ARBEITSAUFTRAG 1 =
Beantworte zum Textabschnitt über den Parteiwechsel folgende Fragen:
(a) Wessen Zustimmung fehlt in dem dort geschilderten Fall?
(b) Was darf dem neuen Beklagten nach dem Text nicht drohen?
(c) Was ist laut Text nötig, um zu beurteilen, ob die Zustimmungsverweigerung rechtsmißbräuchlich ist?
ARBEITSAUFTRAG 2 = Gib den Textabschnitt zum Parteiwechsel wortgetreu wieder, beginnend mit „Fehlt - wie“ und weiter bis einschließlich „91, Rdnr. 16).“.

TEXTABSCHNITT =
"""

Fehlt - wie hier - die Zustimmung des neuen Beklagten, kann ausnahmsweise dennoch der Parteiwechsel zugelassen werden, wenn er objektiv sachdienlich ist (Schumann in Stein / Jonas, a.a.O., § 264, Rdnr. 117; Wilckens, MDR 1957, 207)

und die Verweigerung rechtsmißbräuchlich ist (BGHZ 21, 285; NJW 1974, 750; Baumbach / Lauterbach / Albers / Hartmann, a.a.O., § 263, Rdnr. 11, Thomas / Putzo, a.a.O., Vorb. zu § 50, Rdnr. 23; Schumann in Stein / Jonas, a.a.O., § 264, Rdnr. 112; a.A. Bötticher, MDR 1958, 330)

und dem neuen Beklagten kein prozessualer Nachteil droht (BGH, Urt. vom 4.10.1985 - V ZR 136/84 -, JuS 1986, 655; Kopp, VwGO, 10.Aufl. 1994, § 91, Rdnr. 16).

Die Frage, ob und wann die Zustimmungsverweigerung rechtsmißbräuchlich ist, läßt sich nicht allgemeinverbindlich sagen. Es bedarf dazu einer genauen Analyse der jeweiligen Fallkonstellation (so zutreffend Roth, NJW 1988, 2977).

"""

(Seitenweise Textauszüge)
"""

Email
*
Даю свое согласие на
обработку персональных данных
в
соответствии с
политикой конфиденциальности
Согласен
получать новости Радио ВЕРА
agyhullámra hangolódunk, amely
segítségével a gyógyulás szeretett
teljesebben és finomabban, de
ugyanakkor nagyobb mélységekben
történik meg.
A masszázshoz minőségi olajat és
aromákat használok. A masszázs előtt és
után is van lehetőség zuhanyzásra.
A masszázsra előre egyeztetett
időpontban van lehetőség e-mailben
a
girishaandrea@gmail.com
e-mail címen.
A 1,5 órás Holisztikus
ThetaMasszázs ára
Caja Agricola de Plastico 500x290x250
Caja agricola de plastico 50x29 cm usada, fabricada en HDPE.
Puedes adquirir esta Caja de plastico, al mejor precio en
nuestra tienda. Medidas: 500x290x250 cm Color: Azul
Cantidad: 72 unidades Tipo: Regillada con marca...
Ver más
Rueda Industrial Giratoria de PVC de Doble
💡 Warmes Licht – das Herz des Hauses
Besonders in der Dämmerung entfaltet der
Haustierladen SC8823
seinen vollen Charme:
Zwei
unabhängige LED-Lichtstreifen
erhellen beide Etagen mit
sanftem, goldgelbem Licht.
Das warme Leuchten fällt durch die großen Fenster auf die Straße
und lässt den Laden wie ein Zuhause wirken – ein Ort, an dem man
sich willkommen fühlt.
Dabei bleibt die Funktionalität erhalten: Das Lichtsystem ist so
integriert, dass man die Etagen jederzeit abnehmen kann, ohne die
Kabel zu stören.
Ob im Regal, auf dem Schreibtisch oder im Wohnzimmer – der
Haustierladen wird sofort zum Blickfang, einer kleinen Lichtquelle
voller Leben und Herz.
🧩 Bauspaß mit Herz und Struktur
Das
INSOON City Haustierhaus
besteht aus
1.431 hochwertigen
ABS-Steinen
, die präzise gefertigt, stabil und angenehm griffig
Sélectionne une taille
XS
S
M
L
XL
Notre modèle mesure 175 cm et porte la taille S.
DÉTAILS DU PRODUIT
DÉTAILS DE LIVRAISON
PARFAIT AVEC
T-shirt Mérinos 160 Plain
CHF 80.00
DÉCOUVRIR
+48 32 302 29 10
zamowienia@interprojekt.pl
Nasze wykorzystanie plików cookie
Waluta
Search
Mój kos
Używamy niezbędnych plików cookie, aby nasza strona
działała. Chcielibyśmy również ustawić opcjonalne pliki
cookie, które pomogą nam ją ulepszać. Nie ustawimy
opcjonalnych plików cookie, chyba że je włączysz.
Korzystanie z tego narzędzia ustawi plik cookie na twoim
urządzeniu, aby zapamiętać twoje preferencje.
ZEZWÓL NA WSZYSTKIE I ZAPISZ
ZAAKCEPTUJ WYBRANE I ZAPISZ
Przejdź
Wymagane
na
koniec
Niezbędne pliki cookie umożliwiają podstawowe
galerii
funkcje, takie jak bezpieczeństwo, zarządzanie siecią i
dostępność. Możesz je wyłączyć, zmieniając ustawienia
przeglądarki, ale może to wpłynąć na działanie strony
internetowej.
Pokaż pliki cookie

"""

ERGEBNIS 1 =
(a) Die Zustimmung des neuen Beklagten.
(b) Ein prozessualer Nachteil.
(c) Eine genaue Analyse der jeweiligen Fallkonstellation.

ERGEBNIS 2 =
Fehlt - wie hier - die Zustimmung des neuen Beklagten, kann ausnahmsweise dennoch der Parteiwechsel zugelassen werden, wenn er objektiv sachdienlich ist (Schumann in Stein / Jonas, a.a.O., § 264, Rdnr. 117; Wilckens, MDR 1957, 207)

und die Verweigerung rechtsmißbräuchlich ist (BGHZ 21, 285; NJW 1974, 750; Baumbach / Lauterbach / Albers / Hartmann, a.a.O., § 263, Rdnr. 11, Thomas / Putzo, a.a.O., Vorb. zu § 50, Rdnr. 23; Schumann in Stein / Jonas, a.a.O., § 264, Rdnr. 112; a.A. Bötticher, MDR 1958, 330)

und dem neuen Beklagten kein prozessualer Nachteil droht (BGH, Urt. vom 4.10.1985 - V ZR 136/84 -, JuS 1986, 655; Kopp, VwGO, 10.Aufl. 1994, § 91, Rdnr. 16).